The power of mini habits
Mini habits are much smaller versions of a new behaviour habit that we want to develop.
If we want to create the habit of running 60 minutes each day, a mini habit could be to walk each day for 10 minutes, or even just 5 minutes.
Mini habits have so many benefits:
Mini behaviours and mini habits help us avoid procrastination.
Procrastination is a short-term mood repair; we procrastinate to manage our emotions. That’s why getting started is often so challenging.
If we, for example, feel anxious about something we need to do and decide to put it off until tomorrow, our anxiety disappears, and we feel relief.
The positive feeling of relief is a reward for the procrastination behaviour – and the more a behaviour is rewarded, the more the survival manager likes it, and the more likely we are to repeat it. We kind of train ourselves to procrastinate.
That’s why it is so important to break down goals, projects, or new habits into small, easily doable pieces.
If we can expect and experience success from the beginning, we no longer feel anxious and hesitant to get started.
Now we get rewarded by our successes and no longer need ‘reward from failure’ (the relief after the postponing).
Mini behaviours and mini habits get us well prepared for more difficult behaviours.
If we practice small and easy-to-do behaviours, we create easy, fast, and constant successes that we can directly celebrate and feel positive about.
And success leads to success.
If we feel successful at something, even if it’s something small, our confidence increases, and we feel motivated to do it again, and to perform related behaviours.
And the more we do a behaviour, the easier it gets. Which again increases confidence and motivation.
And higher confidence and motivation levels increase our ability and willingness to do behaviours that are harder or bigger than the original one.
Mini behaviours and mini habits make us independent from our current level of motivation.
Yes, if motivation is high, we are willing to do difficult or hard behaviours.
But motivation is unreliable because it is based on how we feel.
We all experience ‘low mood days’.
Low feelings usually show up unpredictably and are often hard to get rid of. We are tired, have a headache, just feel miserable, stressed, weak.
If feelings are low, motivation is low.
Also, doing big things can feel hard and painful. We might have to push ourselves beyond our physical, emotional, or mental capabilities.
The survival manager of our brain (read more HERE), however, doesn’t want us to do painful or energy-sucking things. That’s why we can’t expect our brain to support us and why our motivation might shrink as soon as things become more demanding.
If we make a behaviour/habit tiny and easy to do, we don’t need much motivation.
We enable ourselves to do the behaviour successfully and repeatedly, no matter how our motivation might fluctuate.

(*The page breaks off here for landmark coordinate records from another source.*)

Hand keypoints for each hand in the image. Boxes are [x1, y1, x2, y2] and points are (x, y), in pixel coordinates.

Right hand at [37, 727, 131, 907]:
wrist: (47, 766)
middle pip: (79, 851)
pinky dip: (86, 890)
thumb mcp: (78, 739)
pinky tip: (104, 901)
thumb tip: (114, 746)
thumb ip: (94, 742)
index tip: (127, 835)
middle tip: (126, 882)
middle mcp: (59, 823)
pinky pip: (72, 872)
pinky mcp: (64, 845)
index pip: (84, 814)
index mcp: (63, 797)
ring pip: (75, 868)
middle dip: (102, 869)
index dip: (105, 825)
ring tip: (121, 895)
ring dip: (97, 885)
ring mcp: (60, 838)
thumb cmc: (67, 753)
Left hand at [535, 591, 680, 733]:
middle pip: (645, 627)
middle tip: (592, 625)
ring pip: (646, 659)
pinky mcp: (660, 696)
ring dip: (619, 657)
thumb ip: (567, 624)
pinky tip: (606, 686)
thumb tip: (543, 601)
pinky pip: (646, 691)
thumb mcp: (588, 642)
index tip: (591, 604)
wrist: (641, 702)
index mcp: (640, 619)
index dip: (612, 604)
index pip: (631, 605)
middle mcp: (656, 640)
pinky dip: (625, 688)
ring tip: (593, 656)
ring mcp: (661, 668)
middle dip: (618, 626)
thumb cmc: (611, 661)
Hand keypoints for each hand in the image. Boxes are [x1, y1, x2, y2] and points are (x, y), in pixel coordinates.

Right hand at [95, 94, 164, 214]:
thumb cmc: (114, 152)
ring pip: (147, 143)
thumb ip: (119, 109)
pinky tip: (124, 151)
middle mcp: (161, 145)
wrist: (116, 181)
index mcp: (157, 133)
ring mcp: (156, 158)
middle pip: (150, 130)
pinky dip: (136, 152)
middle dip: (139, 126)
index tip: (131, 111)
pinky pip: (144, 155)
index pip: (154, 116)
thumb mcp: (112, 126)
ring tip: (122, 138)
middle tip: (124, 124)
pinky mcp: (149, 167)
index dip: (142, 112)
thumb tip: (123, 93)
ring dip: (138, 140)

Mini behaviours and habits are free of risk, danger, failure. They feel safe.
The main task of one part of or brain (the survival manager) is taking care of our safety and survival.
That’s why it not only wants us to avoid any potentially painful activities. It also wants us to avoid any potential risk or danger. To keep us save, it wants us to stay where we are and not change ourselves or our circumstances.
We can overcome our brain’s worries and fears and resistance to trying something new by avoiding big changes and instead choosing new behaviours that are so small and easy to do that they feel safe.
Mini behaviours and habits help us change our beliefs and our self-image to the better.
Our habits at least partly determine how we see ourselves, what we think and feel about the person we are (becoming).
Habits – behaviours we do consistently – become parts of our personality – the good ones as well as the bad ones. (E.g., ‘I watch TV each evening – I’m a lazy coach potato’, ‘I’m used to get up at 5am – I am a productive early morning bird’).
Practicing new habits is like developing new personality traits.
Mini habits create success experiences fast and easily which allows us to faster and easier see ourselves as a person who is successfully changing to the better: someone who is getting good at doing what she/he wants to do, who is becoming an expert in creating new habits, who is able and willing to do desired behaviours consistently.
Doing what we want to do makes us feel good and confident about ourselves and our capabilities. And possibilities.
Which makes working on more complex behaviours and habits easier and more probable.